Precise details of the Financial Services Authority (FSA) regulatory regime can be found via the FSA website and the rules on the risk weighting of assets are in the Interim Prudential Source Book for banks (IPRU (BANK).

When looking at off balance sheet items, a distinction is made between over the counter (OTC) derivative contracts and other off balance sheet items.

The off-balance sheet credit risk in the case of non-OTC items is measured by multiplying the notional principal amount by a credit conversion factor (CCF) of 0%, 20%, 50% or 100% and weighting the resultant figure by the counter party risk weight.

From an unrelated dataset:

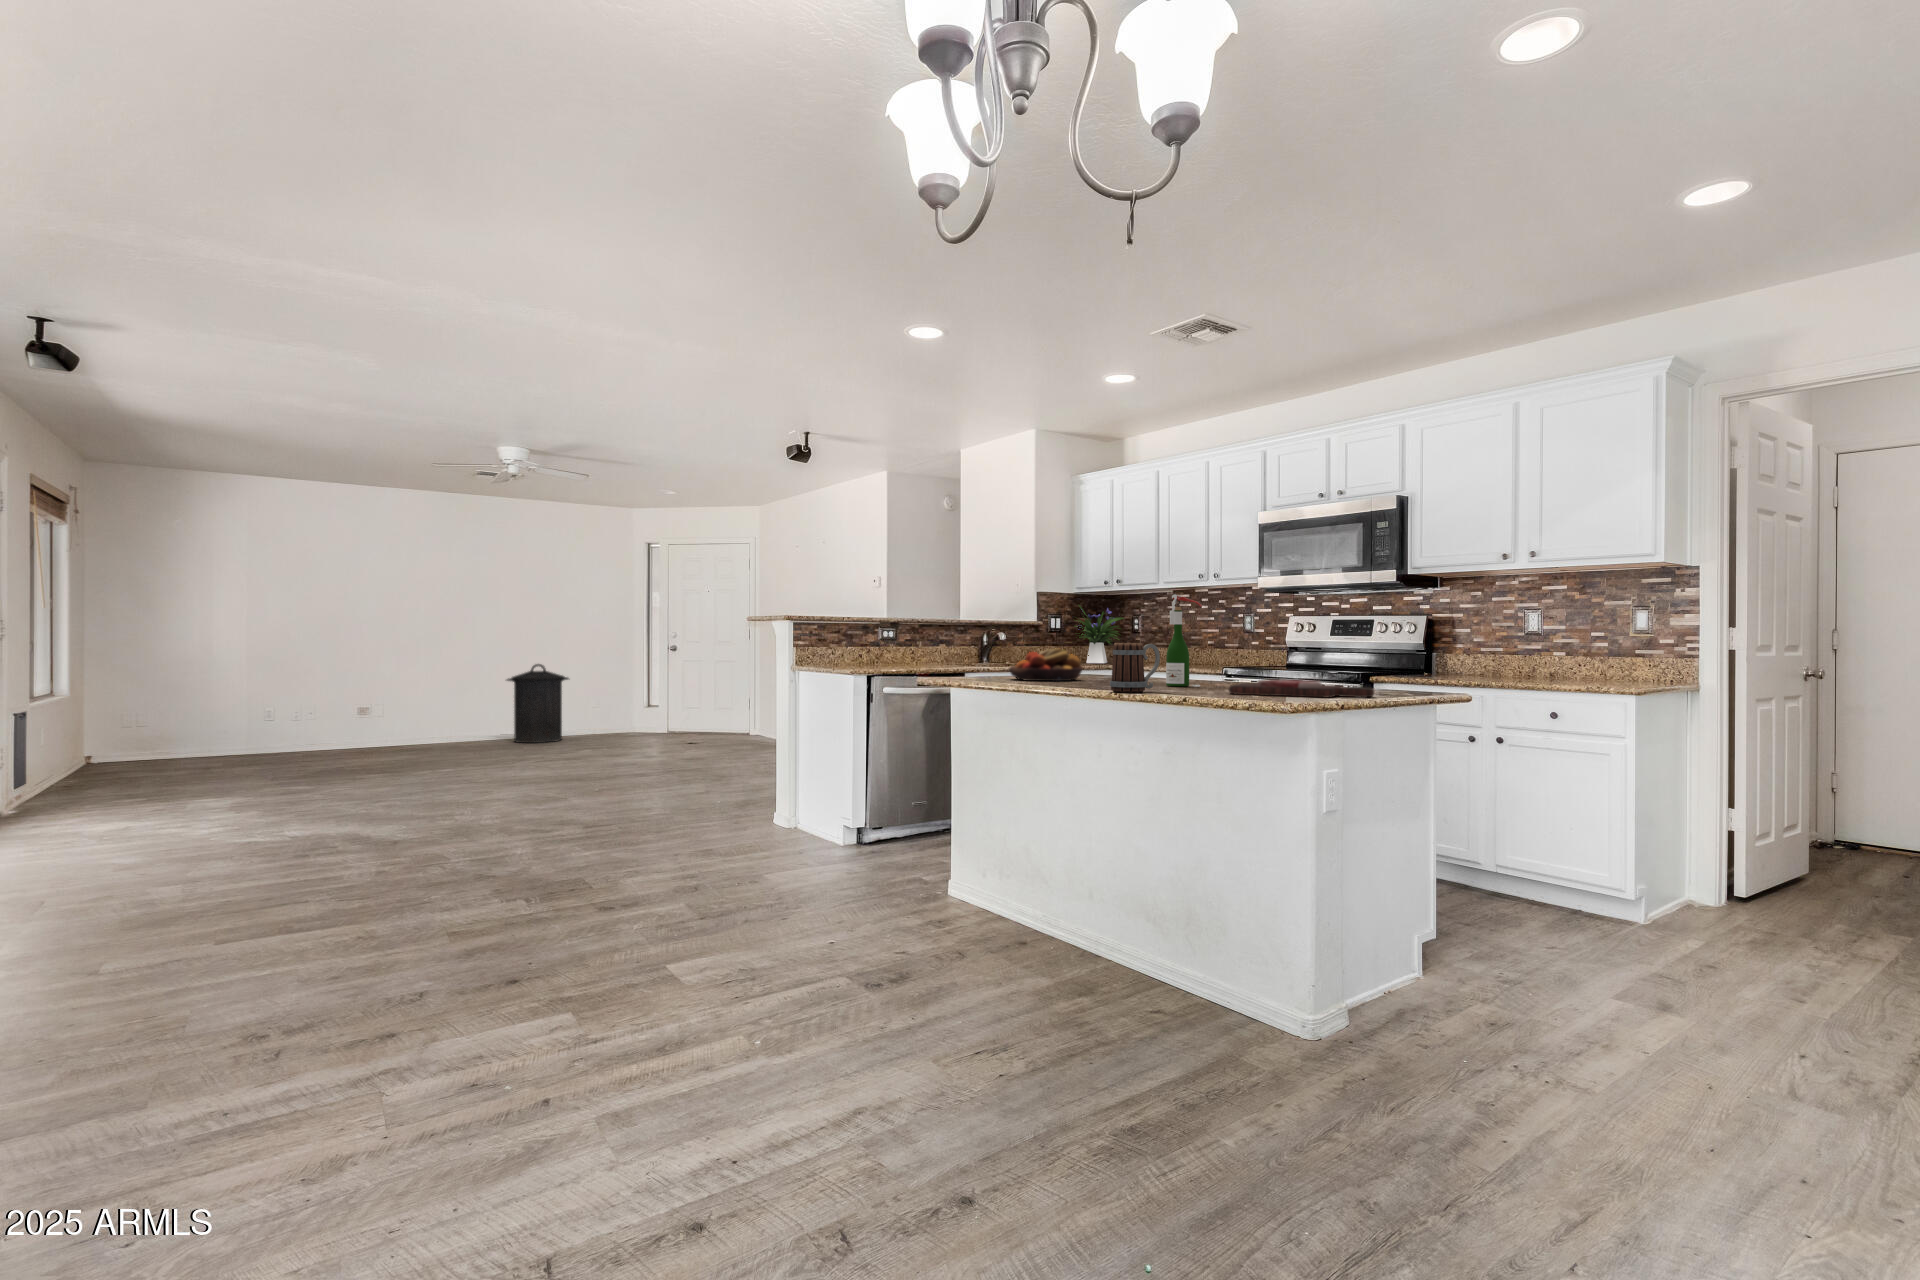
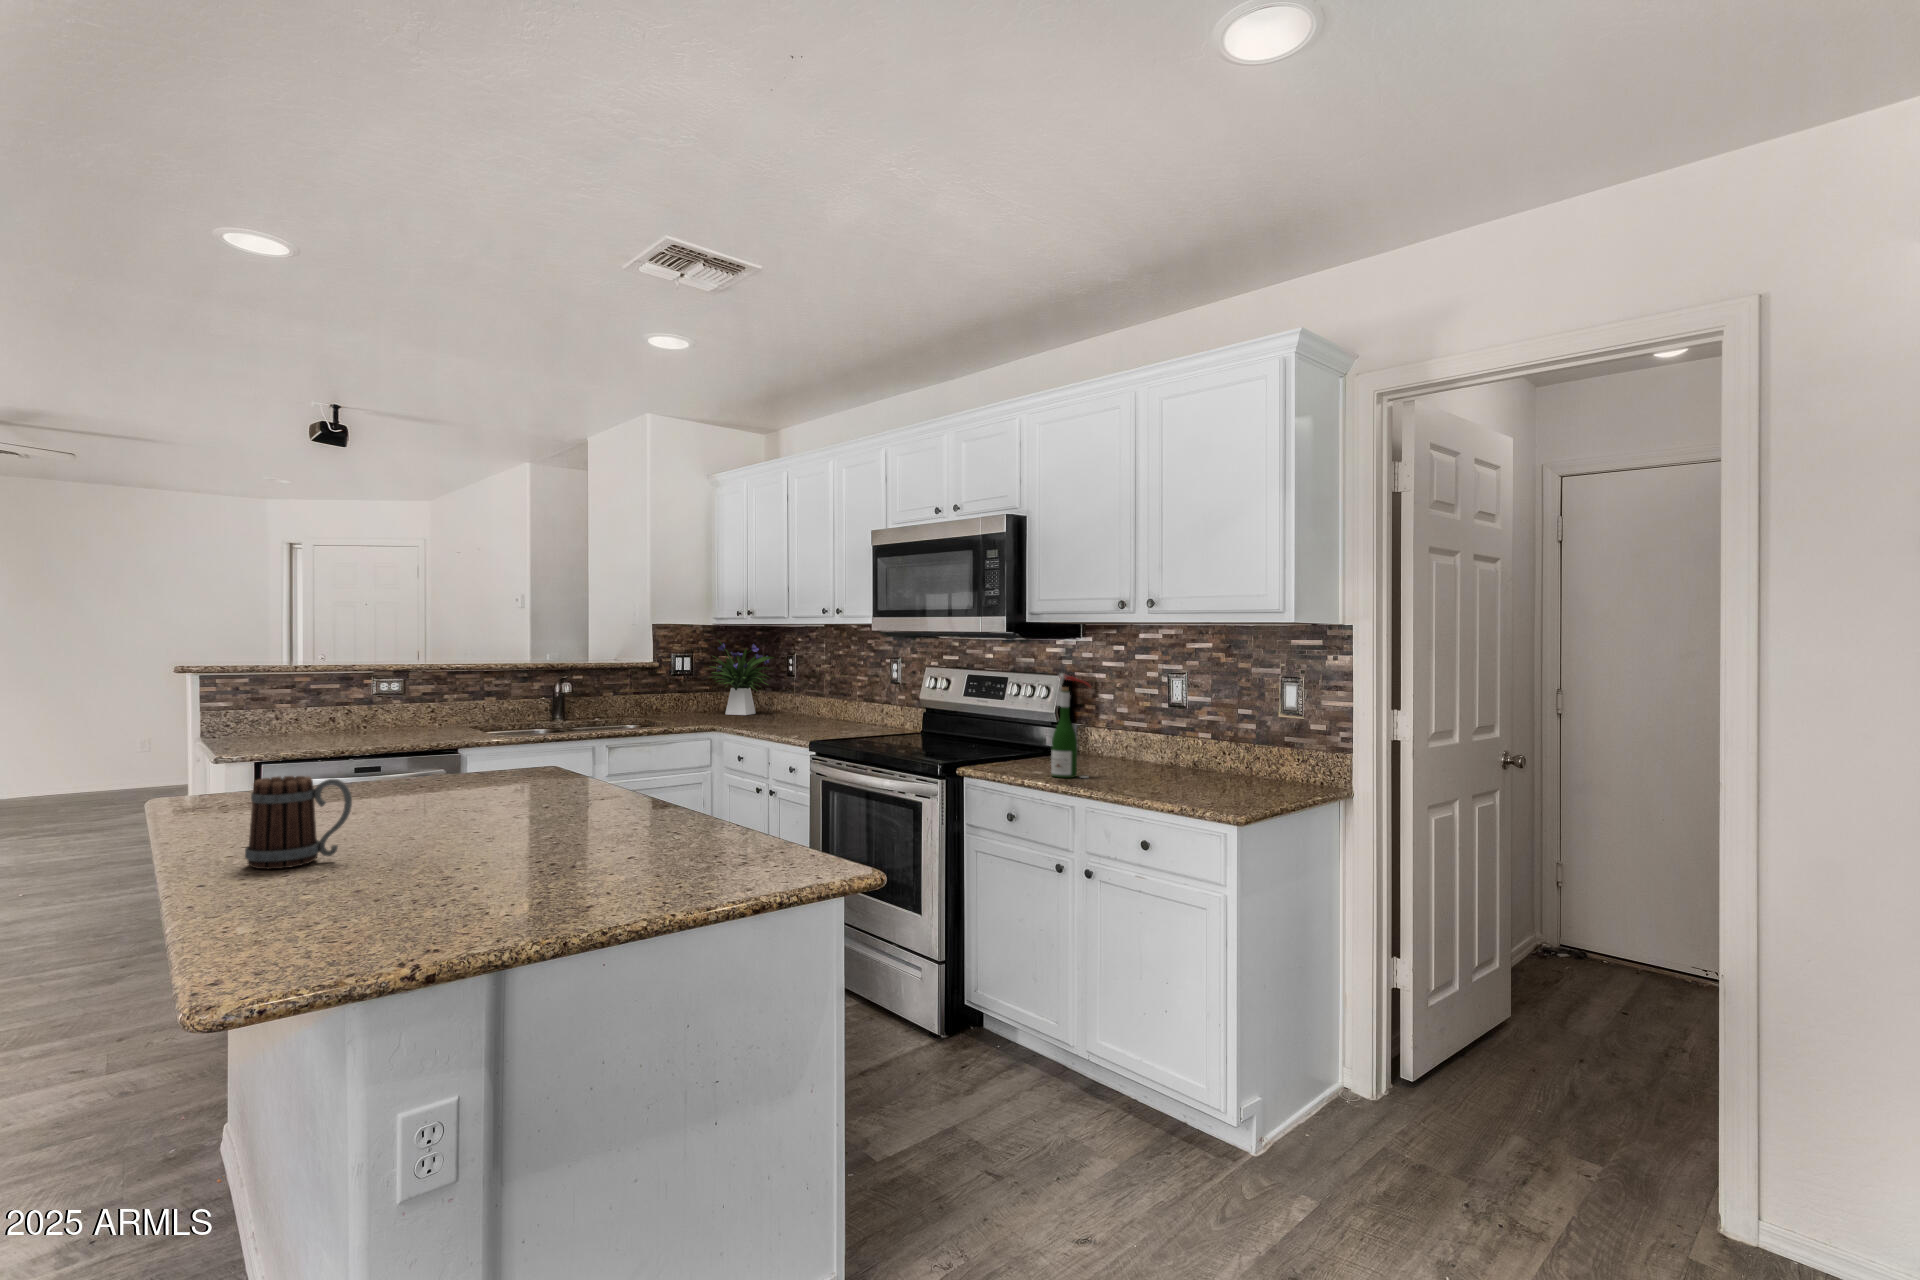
wine bottle: present [1166,594,1202,687] -> present [1051,673,1091,778]
fruit bowl: present [1009,648,1083,681] -> none [323,743,451,801]
trash can: present [507,664,569,743] -> none [49,696,150,800]
cutting board: present [1229,678,1374,698] -> none [442,836,670,890]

The same counter party risk weight is used as for on balance sheet assets.

The following, non-exhaustive, list provides some details of the different CCFs:

100% credit conversion factor

This applies to items such as:

  • direct credit substitutes, including general guarantees of indebtedness and standby letters of credit; sales and repurchase agreements,
  • asset sales with recourse where the credit risk remains with the bank,
  • forward asset purchases,
  • forward deposits placed,
  • the unpaid part of partly paid shares and securities.

50% credit conversion factor

This applies to items such as:

  • transaction related contingent items not having the character of direct credit substitutes i.e. warranties and standby letters of credit related to particular transactions,
  • note issuance and revolving underwriting facilities,
  • other commitments (i.e. formal standby facilities and credit lines) with an original maturity of over 1 year.

20% credit conversion factor

This applies to items such as documentary credits collateralised by the underlying shipments.

0% credit conversion factor

This includes items such as other commitments - for example formal standby facilities and credit lines - with an original maturity of up to a year or which can be unconditionally cancelled at any time.

Two examples of how the calculation might look are as follows:

Example 1

A bank extends a 5-year revolving credit facility to a company of £500,000.

The calculation would be £500,000 x 50% (CCF) x 100% (counter party credit risk weighting) which results in a risk-weighted amount of £250,000.

Example 2

A bank provides a guarantee in respect of a debt of £100,000 owed by a company.

The risk-weighted amount would be £100,000 x 100% (CCF) x 100% (counter party credit risk weighting), which results in a risk-weighted amount of £100,000.